Saatnya, setiap orang bertanggungjawab terhadap diri sendiri. Bukan usil dengan orang lain, apa yang Tuhan anugerahkan kesaksian pertama kali, itulah fitrah. Syahadat, bukan-kah Aku Tuhan-mu. Roh menjawab, benar, kami menyaksikan (buka Al-A’raf:172). Kesaksian bukan sekadar ucapan diri, namun perjanjian dari diri kepada diri. Menyaksikan dan disaksikan (syahid-masyhud).
Hari ini, semua orang boleh bicara. Kebebasan berpendapat, bahkan direkam. Boleh-kah, setiap orang, mau tidak mau diwajibkan atau mewajibkan diri memegang telepon genggam. Artinya, godaan untuk berkomentar menjadi sangat kuat. Bahaya ghibah masa lampau mungkin bisik-bisik tetangga. Namun kini, ghibah sudah terorganisir dengan media digital. Dampak pahala atau dosa yang dihasilkan berhulu-ledak dahsyat. Ketahuilah, anggota grup di media adalah majelis, jamaah, organisasi yang menghimpun banyak orang. Bila baik yang diketik dan dishare akan menjadi amal kebaikan jariyah. Sedang bila buruk yang diketik dan dishare akan menjadi amal keburukan jariyah.

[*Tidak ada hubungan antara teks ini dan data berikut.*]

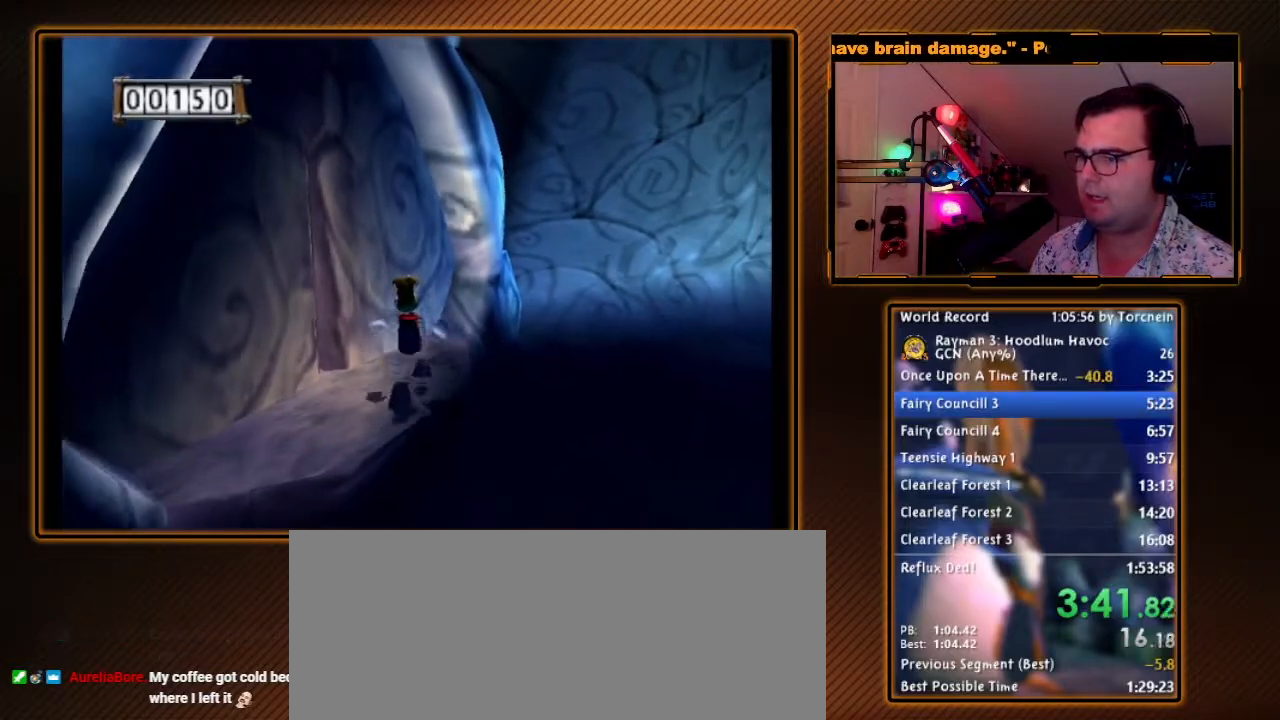
{"buttons": ["B", "Y", "R1"], "left_stick": "center", "right_stick": "center", "events": [[117, "DPAD_RIGHT", "down"], [183, "left_stick", "center"], [200, "DPAD_RIGHT", "up"], [333, "Y", "down"], [417, "B", "down"]]}
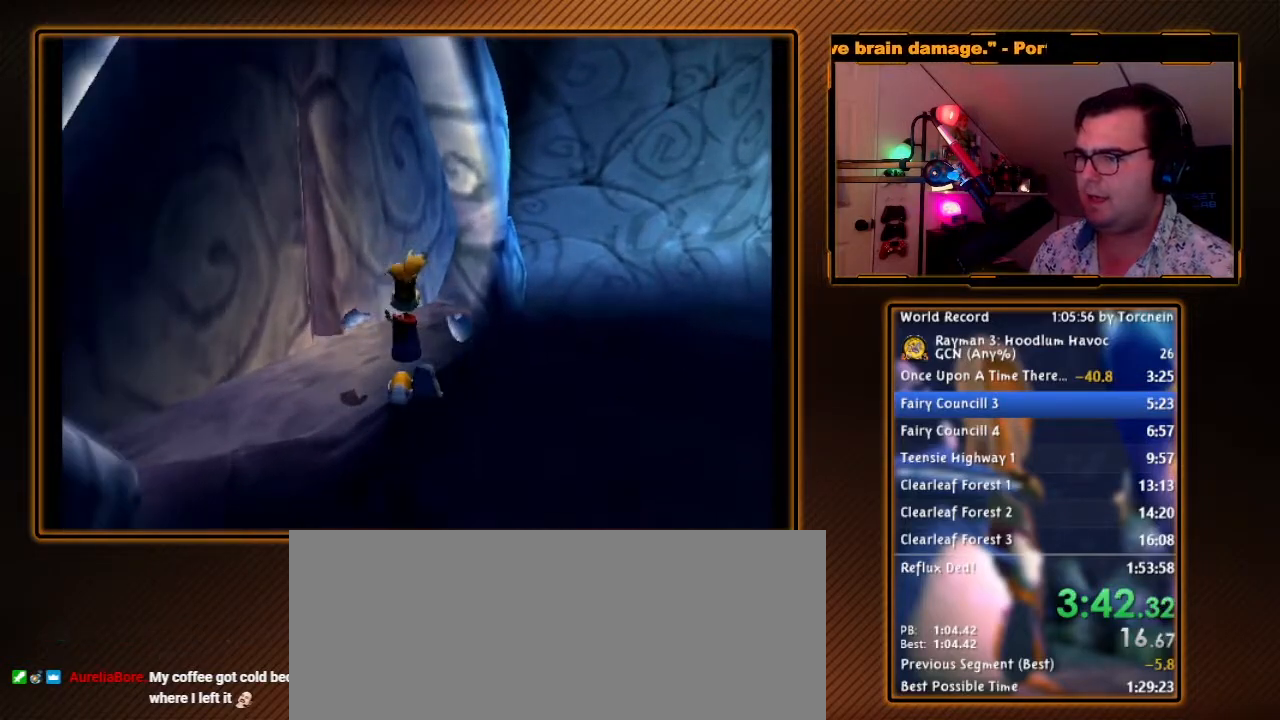
{"buttons": ["Y", "R1"], "left_stick": "center", "right_stick": "center", "events": [[50, "B", "up"], [267, "Y", "up"], [333, "Y", "down"], [433, "Y", "up"], [500, "Y", "down"]]}
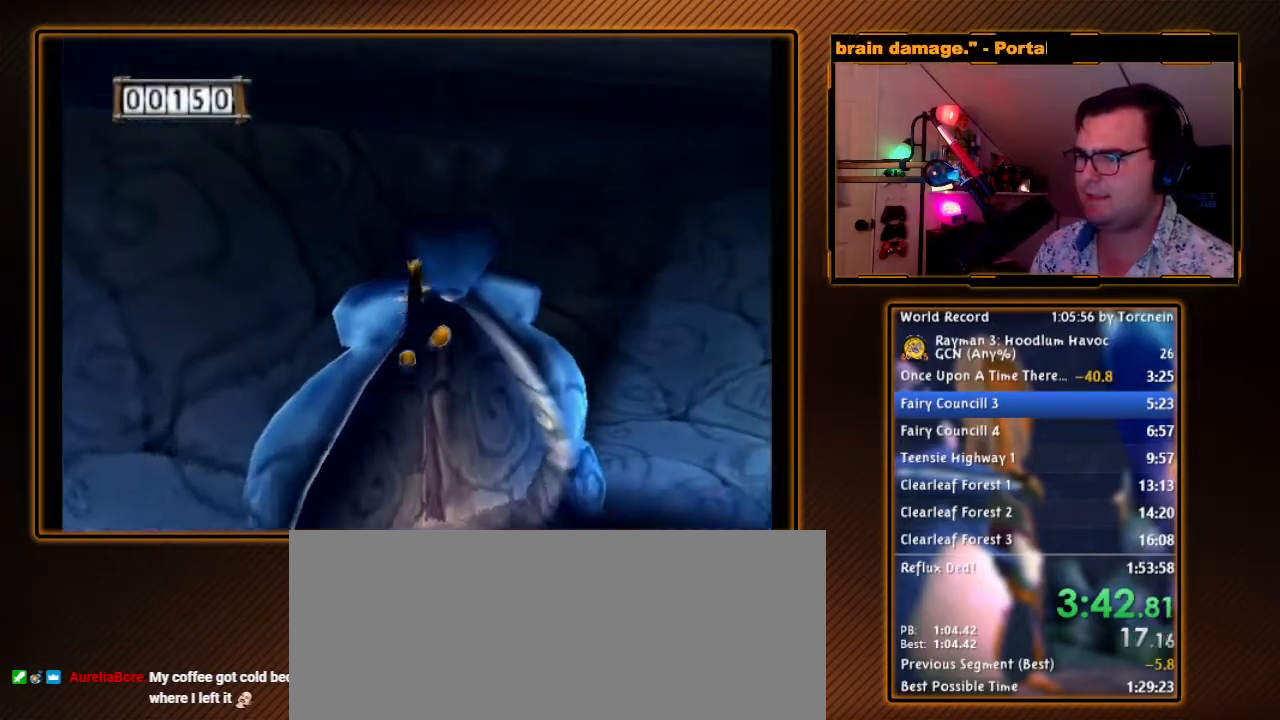
{"buttons": ["A", "R1"], "left_stick": "center", "right_stick": "center", "events": [[83, "Y", "up"], [333, "left_stick", "up"], [367, "A", "down"], [483, "left_stick", "center"]]}
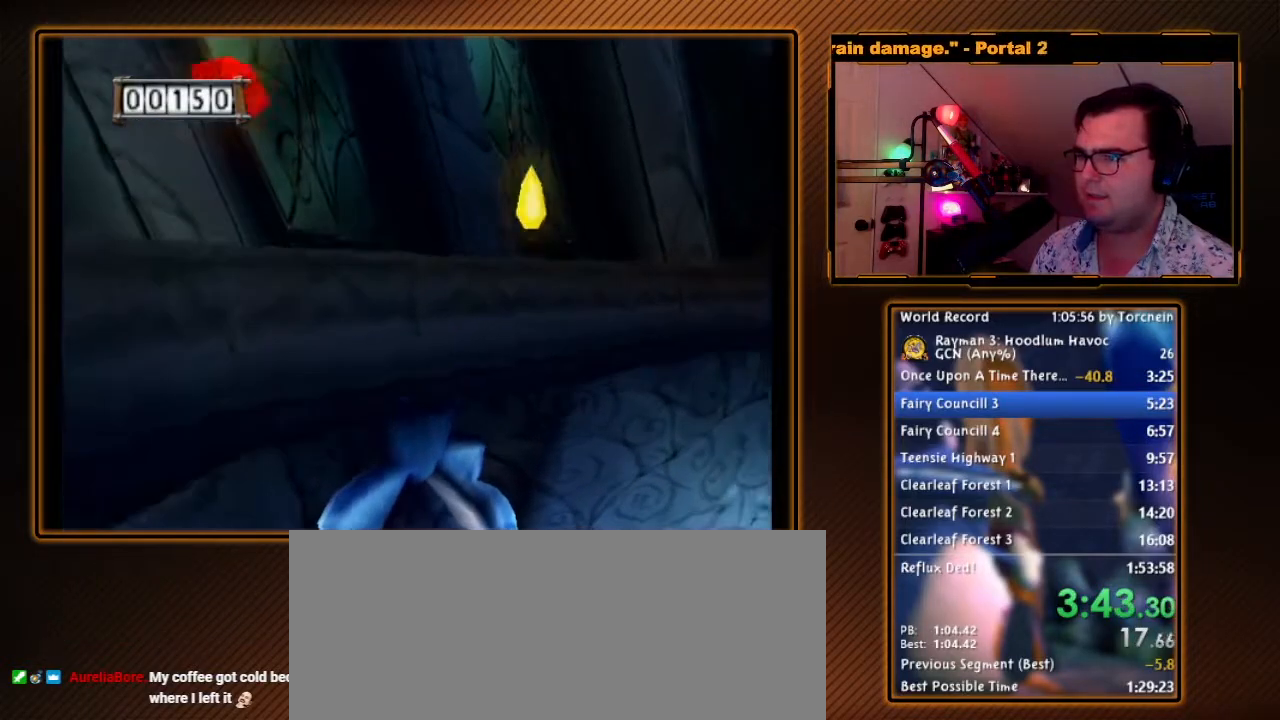
{"buttons": ["R1"], "left_stick": "up", "right_stick": "center", "events": [[450, "A", "up"], [483, "left_stick", "up"]]}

Sadarilah, baik dan buruk yang dishare, tetap berhukum ghibah. Karena, hari ini banyak orang yang “menangguk di air keruh.” Isinya mungkin benar, tetapi terdapat niat “adu domba” (namimah). Disini, harus dicermati betul. Beda baik dan buruk sangat samar. Bahkan mungkin terbalik. Konon, tidak semua baik itu baik. Dan tidak semua buruk itu buruk. Lembaran masa yang kini dialami (kita). Kepalsuan, kebohongan (Dajjal) beserta fitnah-nya.
Nanti, banyak orang sudah mengaku berbuat baik dengan lima kali mengunjungi masjid. Ternyata, hati dan lisan yang penuh ghibah lewat telepon genggam seluler. Kunjungan ke masjid yang dia lakukan, tidak memberi dampak bagi kebangkitan rohani. Ibarat keledai (himar) yang membawa kitab yang tebal, namun tidak mengerti isinya. Membaca bacaan salat sama dengan membaca perkataan suci, mungkin-kah layak keluar dari hati yang kotor? Berjanji dengan lisan, tetapi mengingkari dengan perbuatan. Betapa banyak contoh sejak dahulu, remaja masjid setelah dewasa menjadi lupa kepada komitmen perjuangan.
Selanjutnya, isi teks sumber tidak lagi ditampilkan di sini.